Paying our fair share of tax

Jo Holmes
Tuesday 20th June, 2023

For Fair Tax Week 2023, I took part in a webinar to discuss why it’s important to consider tax when thinking more broadly about being a responsible business.

I’ll start by saying I’m not a tax expert – this webinar was much more about what sustainability and ESG (environmental, social, governance) mean for a business and why it’s important to think about how a company behaves when it comes to its role in society. And our role in society is clear – we’re part of the infrastructure and our products contribute to our cities and towns. So investing in those cities and towns is crucial and that starts with paying our fair share of tax.

For years, global communications firm Edelman has been publishing trust barometer reports based on their research on trust in different institutions such as government and business. One of their 2022 Trust Barometer reports showed that in general, business is trusted to do what is right – 62% of respondents agreed with this, compared with NGOs (59%), government (56%) and media (52%). Their 2023 Global Report stated that business is still the only trusted institution. So as a business, we have a lot to live up to.

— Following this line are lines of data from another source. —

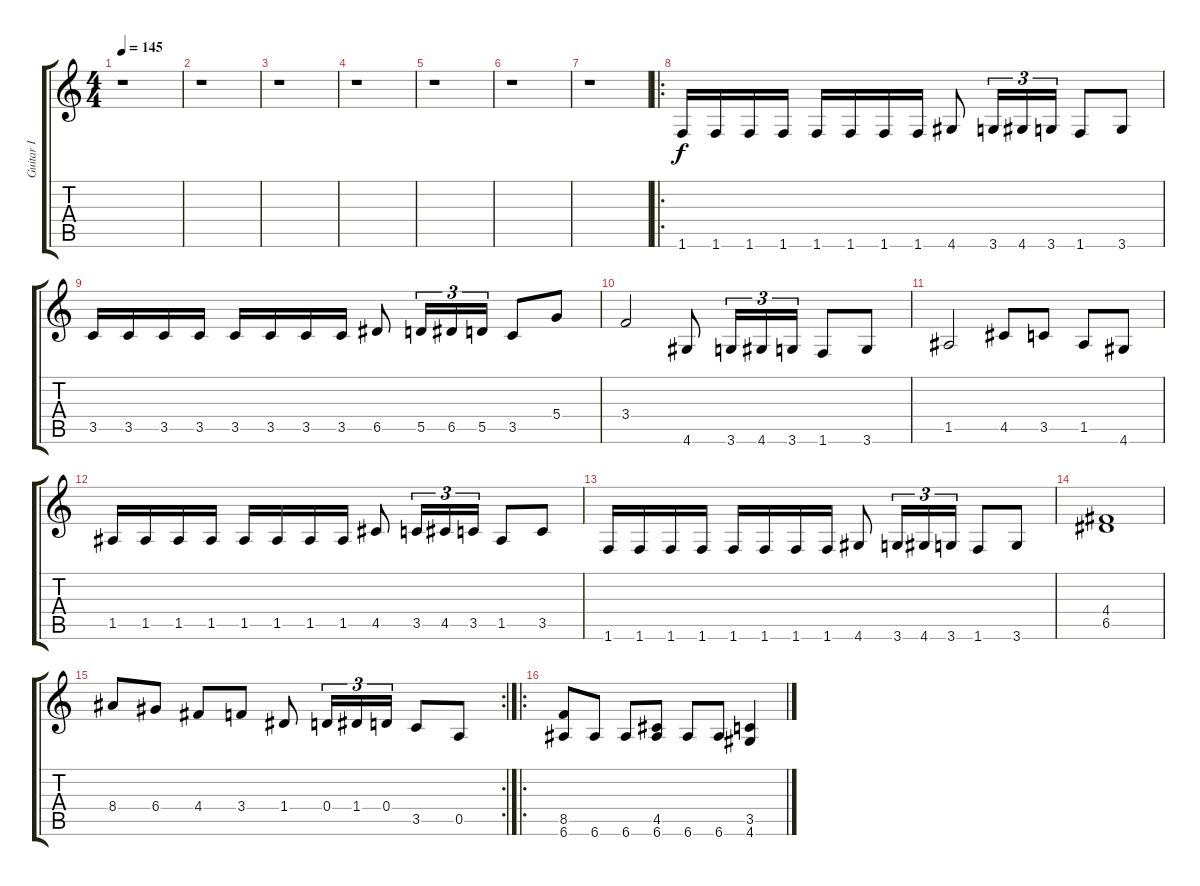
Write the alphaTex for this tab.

\track ("Guitar I" "Guitar I") {instrument distortionguitar}
\staff {score tabs}
\tuning (E4 B3 G3 D3 A2 E2) {hide}
\ts (4 4)
\tempo 145
\clef g2
\ks c
r.1{dy mp} |
r.1 |
r.1 |
r.1 |
r.1 |
r.1 |
r.1 |
\ro
1.6.16{dy f} 1.6.16 1.6.16 1.6.16 1.6.16 1.6.16 1.6.16 1.6.16 4.6.8 3.6.16{tu (3 2)} 4.6.16{tu (3 2)} 3.6.16{tu (3 2)} 1.6.8 3.6.8 |
3.5.16 3.5.16 3.5.16 3.5.16 3.5.16 3.5.16 3.5.16 3.5.16 6.5.8 5.5.16{tu (3 2)} 6.5.16{tu (3 2)} 5.5.16{tu (3 2)} 3.5.8 5.4.8 |
3.4.2 4.6.8 3.6.16{tu (3 2)} 4.6.16{tu (3 2)} 3.6.16{tu (3 2)} 1.6.8 3.6.8 |
1.5.2 4.5.8 3.5.8 1.5.8 4.6.8 |
1.5.16 1.5.16 1.5.16 1.5.16 1.5.16 1.5.16 1.5.16 1.5.16 4.5.8 3.5.16{tu (3 2)} 4.5.16{tu (3 2)} 3.5.16{tu (3 2)} 1.5.8 3.5.8 |
1.6.16 1.6.16 1.6.16 1.6.16 1.6.16 1.6.16 1.6.16 1.6.16 4.6.8 3.6.16{tu (3 2)} 4.6.16{tu (3 2)} 3.6.16{tu (3 2)} 1.6.8 3.6.8 |
(4.4 6.5).1 |
\rc 2
8.4.8 6.4.8 4.4.8 3.4.8 1.4.8 0.4.16{tu (3 2)} 1.4.16{tu (3 2)} 0.4.16{tu (3 2)} 3.5.8 0.5.8 |
\ro
(8.5 6.6).8 6.6.8 6.6.8 (4.5 6.6).8 6.6.8 6.6.8 (3.5 4.6).4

I’m proud to say that Marshalls has been accredited with the Fair Tax Mark since 2015. Having this accreditation means we pay the right amount of tax, at the right time, in the right place. We’re committed to transparency and having the Fair Tax Mark tells our stakeholders that we’re serious about being a responsible business.

Getting accreditation from the Fair Tax Foundation is not easy. It all starts with our annual financial accounts which are approved by external auditors. The accounts are then passed on to the Fair Tax Foundation who check that everything is in line with their expectations and accreditation criteria. It’s a rigorous process which is aligned to our overall disclosure and reporting strategy.

We disclose more than is legally required – because it’s the right thing to do. But the ESG disclosure landscape is changing and there are some interesting developments. A new term has emerged called ‘greenhushing’ – when a business under-reports or hides its sustainability credentials in order to evade investor scrutiny. This is completely at odds with the push for more disclosure from various bodies around the world – the CSRD (Corporate Sustainability Reporting Directive) in the EU is now mandating companies to disclose their sustainability data and the ISSB (International Sustainability Standards Board) is pushing for a more level playing field for corporates disclosing their ESG credentials for investors.

It’s interesting to note that ESG ratings agencies – companies who rate corporate sustainability performance for investors – don’t yet highly rate responsible tax conduct. But surely a company that pays exactly what it should, in the country where it operates and in a timely manner demonstrates responsible corporate behaviour? Let’s hope that moving forward ratings agencies will value this appropriately. And in the meantime, we’ll continue to do what we’ve always done, in line with Fair Tax standards.